**Collected data:**
=== Section Start ===

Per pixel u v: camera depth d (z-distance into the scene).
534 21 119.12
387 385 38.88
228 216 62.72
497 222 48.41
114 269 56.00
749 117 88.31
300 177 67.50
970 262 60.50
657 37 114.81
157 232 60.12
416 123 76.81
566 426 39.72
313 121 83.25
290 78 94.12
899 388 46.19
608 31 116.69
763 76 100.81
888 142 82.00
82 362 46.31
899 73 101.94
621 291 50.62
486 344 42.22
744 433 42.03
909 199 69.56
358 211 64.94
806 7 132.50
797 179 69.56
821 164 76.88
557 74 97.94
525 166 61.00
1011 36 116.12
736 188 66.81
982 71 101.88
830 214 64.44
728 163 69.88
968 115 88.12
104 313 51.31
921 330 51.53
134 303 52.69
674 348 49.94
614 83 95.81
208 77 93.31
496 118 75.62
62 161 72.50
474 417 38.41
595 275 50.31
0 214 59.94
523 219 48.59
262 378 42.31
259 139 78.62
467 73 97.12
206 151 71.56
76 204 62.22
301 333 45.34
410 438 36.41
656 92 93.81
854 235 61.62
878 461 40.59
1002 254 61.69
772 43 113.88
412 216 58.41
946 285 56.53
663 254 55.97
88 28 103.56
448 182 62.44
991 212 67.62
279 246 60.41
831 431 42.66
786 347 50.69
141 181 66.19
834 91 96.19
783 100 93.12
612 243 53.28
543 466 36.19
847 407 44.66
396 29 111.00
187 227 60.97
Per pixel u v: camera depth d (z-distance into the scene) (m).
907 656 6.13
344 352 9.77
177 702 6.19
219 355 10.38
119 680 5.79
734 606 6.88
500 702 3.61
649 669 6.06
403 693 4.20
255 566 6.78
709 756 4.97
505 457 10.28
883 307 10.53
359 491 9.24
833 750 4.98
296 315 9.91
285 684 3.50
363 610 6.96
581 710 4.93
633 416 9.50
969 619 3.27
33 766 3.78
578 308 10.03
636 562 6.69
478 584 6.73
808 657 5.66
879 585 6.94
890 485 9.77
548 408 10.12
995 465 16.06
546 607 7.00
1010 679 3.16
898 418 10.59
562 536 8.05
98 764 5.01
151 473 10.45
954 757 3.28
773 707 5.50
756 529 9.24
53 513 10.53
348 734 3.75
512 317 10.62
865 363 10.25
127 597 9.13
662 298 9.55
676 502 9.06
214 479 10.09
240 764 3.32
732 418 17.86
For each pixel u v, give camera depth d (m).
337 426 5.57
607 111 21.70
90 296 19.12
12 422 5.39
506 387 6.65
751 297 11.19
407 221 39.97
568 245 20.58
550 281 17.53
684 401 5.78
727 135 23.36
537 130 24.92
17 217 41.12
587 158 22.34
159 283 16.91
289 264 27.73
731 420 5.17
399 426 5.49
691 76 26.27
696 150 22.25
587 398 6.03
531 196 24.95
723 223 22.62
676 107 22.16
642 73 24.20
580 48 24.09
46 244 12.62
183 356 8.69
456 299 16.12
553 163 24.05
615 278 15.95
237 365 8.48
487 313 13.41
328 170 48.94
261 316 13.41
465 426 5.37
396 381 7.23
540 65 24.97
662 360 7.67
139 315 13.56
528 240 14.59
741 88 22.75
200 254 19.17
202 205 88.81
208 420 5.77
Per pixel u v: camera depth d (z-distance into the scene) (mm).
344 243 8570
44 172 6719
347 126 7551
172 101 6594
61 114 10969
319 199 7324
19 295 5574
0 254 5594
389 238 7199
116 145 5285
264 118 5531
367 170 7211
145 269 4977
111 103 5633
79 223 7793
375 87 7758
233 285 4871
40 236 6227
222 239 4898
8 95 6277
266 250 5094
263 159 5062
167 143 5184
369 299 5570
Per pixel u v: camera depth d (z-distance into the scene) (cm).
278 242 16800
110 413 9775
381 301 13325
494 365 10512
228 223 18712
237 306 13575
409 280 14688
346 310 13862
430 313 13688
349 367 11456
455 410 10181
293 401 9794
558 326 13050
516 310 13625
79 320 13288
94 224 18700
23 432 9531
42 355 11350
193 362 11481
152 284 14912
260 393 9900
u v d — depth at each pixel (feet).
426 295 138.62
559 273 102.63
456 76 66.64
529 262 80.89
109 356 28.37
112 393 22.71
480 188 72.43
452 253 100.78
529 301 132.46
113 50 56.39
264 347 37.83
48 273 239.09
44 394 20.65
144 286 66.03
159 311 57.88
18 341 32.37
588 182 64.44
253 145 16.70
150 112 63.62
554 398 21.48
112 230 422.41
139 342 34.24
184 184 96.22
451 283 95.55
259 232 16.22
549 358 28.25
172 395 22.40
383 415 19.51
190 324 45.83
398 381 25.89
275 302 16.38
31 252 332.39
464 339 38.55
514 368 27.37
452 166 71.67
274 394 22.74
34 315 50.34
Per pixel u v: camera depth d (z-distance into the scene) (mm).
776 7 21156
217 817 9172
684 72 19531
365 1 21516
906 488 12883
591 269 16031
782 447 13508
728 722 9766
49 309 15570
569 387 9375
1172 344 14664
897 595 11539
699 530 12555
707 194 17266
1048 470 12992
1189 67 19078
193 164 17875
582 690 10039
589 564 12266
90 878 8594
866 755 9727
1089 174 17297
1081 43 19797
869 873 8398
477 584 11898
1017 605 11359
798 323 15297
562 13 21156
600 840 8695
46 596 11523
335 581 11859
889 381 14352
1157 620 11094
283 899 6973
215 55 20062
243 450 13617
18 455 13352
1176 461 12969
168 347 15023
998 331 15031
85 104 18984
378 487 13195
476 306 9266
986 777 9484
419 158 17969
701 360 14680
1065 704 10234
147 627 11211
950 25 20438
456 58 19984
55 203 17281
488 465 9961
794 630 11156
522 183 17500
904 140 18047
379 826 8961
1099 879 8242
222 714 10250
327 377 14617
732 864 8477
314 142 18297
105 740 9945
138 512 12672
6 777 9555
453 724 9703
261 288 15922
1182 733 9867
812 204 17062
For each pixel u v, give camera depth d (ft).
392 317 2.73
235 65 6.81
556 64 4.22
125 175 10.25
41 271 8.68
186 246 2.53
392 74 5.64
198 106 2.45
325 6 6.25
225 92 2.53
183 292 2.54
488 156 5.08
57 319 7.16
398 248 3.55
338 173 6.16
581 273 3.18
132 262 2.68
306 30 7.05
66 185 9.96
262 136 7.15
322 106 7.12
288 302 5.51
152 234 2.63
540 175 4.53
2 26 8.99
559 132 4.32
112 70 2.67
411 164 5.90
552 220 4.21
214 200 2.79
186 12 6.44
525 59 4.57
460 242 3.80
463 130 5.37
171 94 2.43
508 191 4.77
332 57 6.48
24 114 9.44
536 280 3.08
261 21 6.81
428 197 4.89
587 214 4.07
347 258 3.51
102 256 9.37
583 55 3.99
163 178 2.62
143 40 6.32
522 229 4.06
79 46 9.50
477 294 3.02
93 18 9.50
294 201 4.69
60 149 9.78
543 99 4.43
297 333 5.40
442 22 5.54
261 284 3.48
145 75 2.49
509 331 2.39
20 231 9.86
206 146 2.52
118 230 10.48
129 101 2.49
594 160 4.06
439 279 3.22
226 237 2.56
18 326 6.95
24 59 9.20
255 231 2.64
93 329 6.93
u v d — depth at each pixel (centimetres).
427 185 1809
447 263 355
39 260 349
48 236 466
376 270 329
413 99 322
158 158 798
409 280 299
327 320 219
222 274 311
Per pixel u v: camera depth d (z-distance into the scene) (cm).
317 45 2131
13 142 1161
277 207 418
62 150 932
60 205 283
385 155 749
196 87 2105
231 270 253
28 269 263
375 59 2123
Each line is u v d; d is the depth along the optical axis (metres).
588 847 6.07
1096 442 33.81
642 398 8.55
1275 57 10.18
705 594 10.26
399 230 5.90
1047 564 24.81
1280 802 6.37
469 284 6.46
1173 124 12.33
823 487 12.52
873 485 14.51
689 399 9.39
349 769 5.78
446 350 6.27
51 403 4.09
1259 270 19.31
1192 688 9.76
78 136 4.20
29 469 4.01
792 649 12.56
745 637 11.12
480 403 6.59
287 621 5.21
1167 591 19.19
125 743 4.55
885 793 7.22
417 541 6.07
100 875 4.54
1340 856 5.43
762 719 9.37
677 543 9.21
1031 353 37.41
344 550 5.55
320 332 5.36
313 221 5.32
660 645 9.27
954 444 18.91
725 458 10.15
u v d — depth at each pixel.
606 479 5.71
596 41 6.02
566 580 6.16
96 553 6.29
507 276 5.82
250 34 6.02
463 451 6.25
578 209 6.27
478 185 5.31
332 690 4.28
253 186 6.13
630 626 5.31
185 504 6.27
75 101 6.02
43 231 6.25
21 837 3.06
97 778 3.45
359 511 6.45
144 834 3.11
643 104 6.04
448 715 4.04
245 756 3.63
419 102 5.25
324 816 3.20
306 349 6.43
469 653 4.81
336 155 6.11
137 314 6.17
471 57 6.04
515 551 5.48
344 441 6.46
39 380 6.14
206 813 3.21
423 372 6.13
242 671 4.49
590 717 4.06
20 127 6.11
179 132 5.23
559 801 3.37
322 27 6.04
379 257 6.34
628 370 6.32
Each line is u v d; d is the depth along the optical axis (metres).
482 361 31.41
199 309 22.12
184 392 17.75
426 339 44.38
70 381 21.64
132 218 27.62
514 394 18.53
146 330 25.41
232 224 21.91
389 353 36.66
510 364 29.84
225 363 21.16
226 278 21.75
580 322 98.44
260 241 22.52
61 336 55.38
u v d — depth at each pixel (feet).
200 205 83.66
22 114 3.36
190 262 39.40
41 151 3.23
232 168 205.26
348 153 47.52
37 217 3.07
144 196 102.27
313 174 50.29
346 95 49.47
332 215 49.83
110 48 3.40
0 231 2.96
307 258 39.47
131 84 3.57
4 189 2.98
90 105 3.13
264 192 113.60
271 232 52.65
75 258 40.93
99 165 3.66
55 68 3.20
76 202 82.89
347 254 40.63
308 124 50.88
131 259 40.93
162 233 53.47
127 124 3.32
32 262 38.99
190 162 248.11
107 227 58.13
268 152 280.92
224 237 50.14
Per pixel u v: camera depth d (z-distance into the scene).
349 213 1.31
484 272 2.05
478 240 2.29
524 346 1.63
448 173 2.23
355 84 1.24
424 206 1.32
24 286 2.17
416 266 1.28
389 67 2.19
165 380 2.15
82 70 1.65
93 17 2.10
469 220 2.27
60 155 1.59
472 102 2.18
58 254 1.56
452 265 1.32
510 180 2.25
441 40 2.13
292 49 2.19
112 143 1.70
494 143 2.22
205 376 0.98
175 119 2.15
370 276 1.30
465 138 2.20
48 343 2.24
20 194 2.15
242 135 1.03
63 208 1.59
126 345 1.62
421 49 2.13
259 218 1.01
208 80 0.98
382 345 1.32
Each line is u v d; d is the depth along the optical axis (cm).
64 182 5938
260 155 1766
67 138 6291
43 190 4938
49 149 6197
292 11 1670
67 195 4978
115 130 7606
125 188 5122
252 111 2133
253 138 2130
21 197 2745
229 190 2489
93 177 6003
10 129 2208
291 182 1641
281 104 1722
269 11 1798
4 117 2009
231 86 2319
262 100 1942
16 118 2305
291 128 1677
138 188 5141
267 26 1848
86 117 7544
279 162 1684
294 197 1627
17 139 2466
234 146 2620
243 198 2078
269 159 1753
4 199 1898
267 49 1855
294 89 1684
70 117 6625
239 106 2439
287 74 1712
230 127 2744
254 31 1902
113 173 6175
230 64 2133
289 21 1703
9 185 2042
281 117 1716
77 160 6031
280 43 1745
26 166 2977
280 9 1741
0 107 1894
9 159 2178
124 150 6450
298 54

=== Section End ===

**WORK TO COMPLETE:**
Print, from the entries above, the line with "763 76 100.81", the line with "674 348 49.94" and all lines between them, exactly and with nothing else.

**WRITTEN ANSWER:**
763 76 100.81
888 142 82.00
82 362 46.31
899 73 101.94
621 291 50.62
486 344 42.22
744 433 42.03
909 199 69.56
358 211 64.94
806 7 132.50
797 179 69.56
821 164 76.88
557 74 97.94
525 166 61.00
1011 36 116.12
736 188 66.81
982 71 101.88
830 214 64.44
728 163 69.88
968 115 88.12
104 313 51.31
921 330 51.53
134 303 52.69
674 348 49.94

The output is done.